I hope you find this blog helpful!

 

 

One week wearing a Moto 360 and Fitbit – Part Two

In the first part of this blog, I made a comparison between the major three apps associated with Moto 360 and Fitbit. In this part, I am comparing the data collected from those devices and mentioning which one I preferred.

Data comparison

I extracted the data collected from the two devices during this week and displayed a line chart for each dashboard (Number of Steps, Active Minutes, Calories Burnt and Distance Covered). Monday through Thursday, my activity was low because it only included going to work. On Friday and Saturday, it went a bit higher as I was walking around the city. And finally, on Sunday, I deliberately went for a 30 minutes run.

The charts below clearly show that both devices operate differently. In the case of ‘Active Minutes’ and ‘Calories Burnt’, Fitbit reported numbers 30 and 8 percent higher than the Moto360. Whereas for ‘Steps’ and ‘Distance’, Moto360 was higher by 7 and 15 percent respectively.

Here are the charts

Number of Steps

FitnessChartSteps

Active Minutes

FitnessChartActiveMinutes

Calories Burnt

FitnessChartCalories

Distance Covered

FitnessChartDistance

Fitbit
Google Fit

 Conclusion

Obviously, one of those devices is reporting wrong values, or let’s say inaccurate ones! To know which, we need to understand in details each’s mechanism and then benchmark both and compare the results. I partially tried to do that in this blog. I did a simple benchmark by wearing both at the same time, although there might be a more accurate way but that was the easiest being an end user. I also read a lot about how Fitbit works (check this article), but couldn’t find anything on Moto360. That is why I decided not to include any summary of this mechanism in the blog.

I Chose the Moto360

In my opinion, Moto360 has all the functionalities Fitbit has except for three: sports compatibility (I won’t take the risk of playing squash with my Moto360!), sleep monitor and floor counter. On the other hand, since Fitbit HR is mainly an activity tracker, it lacks the major features of Moto360. Being a Smart Watch which means full integration with the apps on your phone. And, a better design, no one can argue that the Moto360 has a better look!

After a couple of months of wearing the Fitbit, it would be very easy to predict what it will be logging by the end of the day. So, unless you are a sports professional (you might then consider a more sophisticated activity tracker), the Fitbit would be more of an extra gadget on your wrist when wearing a SmartWatch at the same time.

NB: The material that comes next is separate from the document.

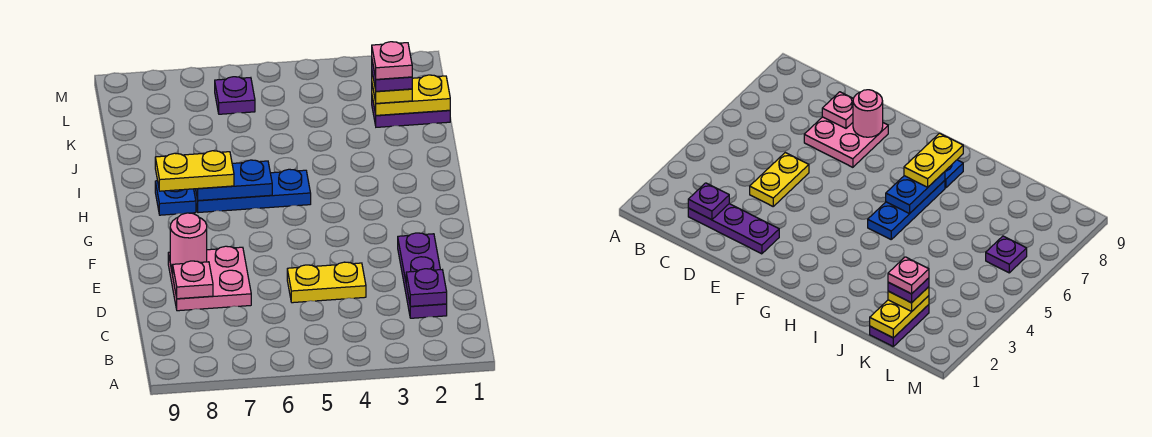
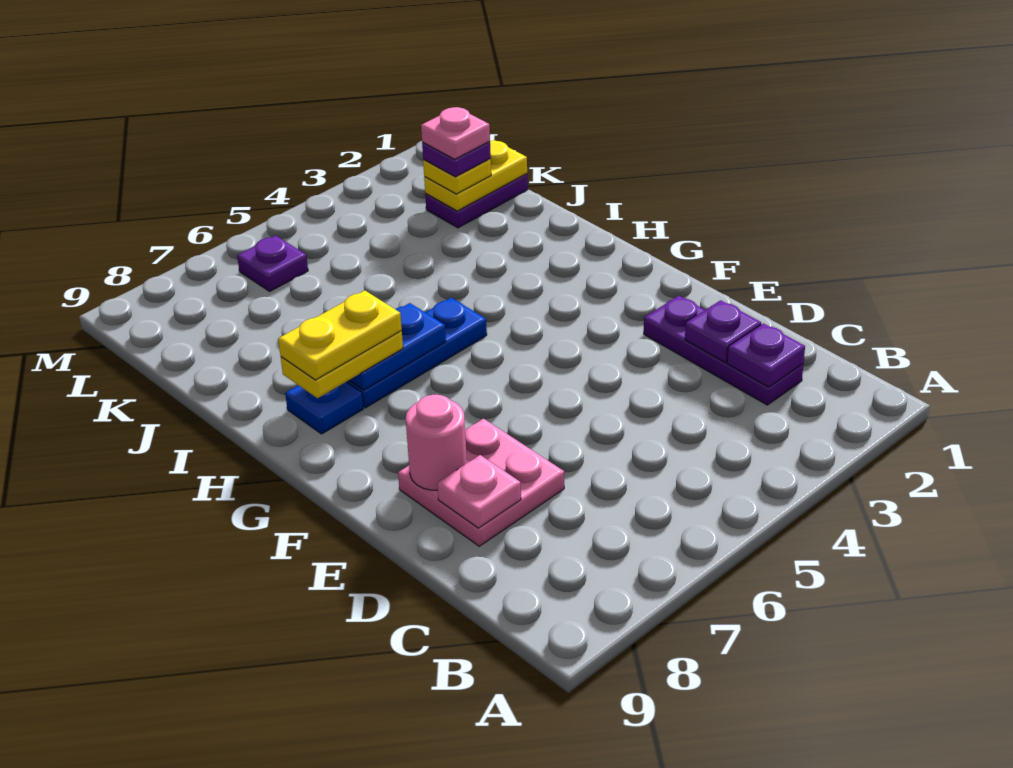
none -> purple plate D2 level 2
yellow plate D4:D5 level 1 -> yellow plate H7:H8 level 4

For me, choosing between a smart watch that does everything and an activity tracking device was easy!

 

One week wearing a Moto 360 and Fitbit – Part One

In my previous post, I mentioned that I will be wearing the Moto360 (2nd gen) together with the Fitbit HR to make a comparison between the two devices. I did that for one full week, Monday to Sunday. And to have accurate results, I made sure to have both of them on at the same time.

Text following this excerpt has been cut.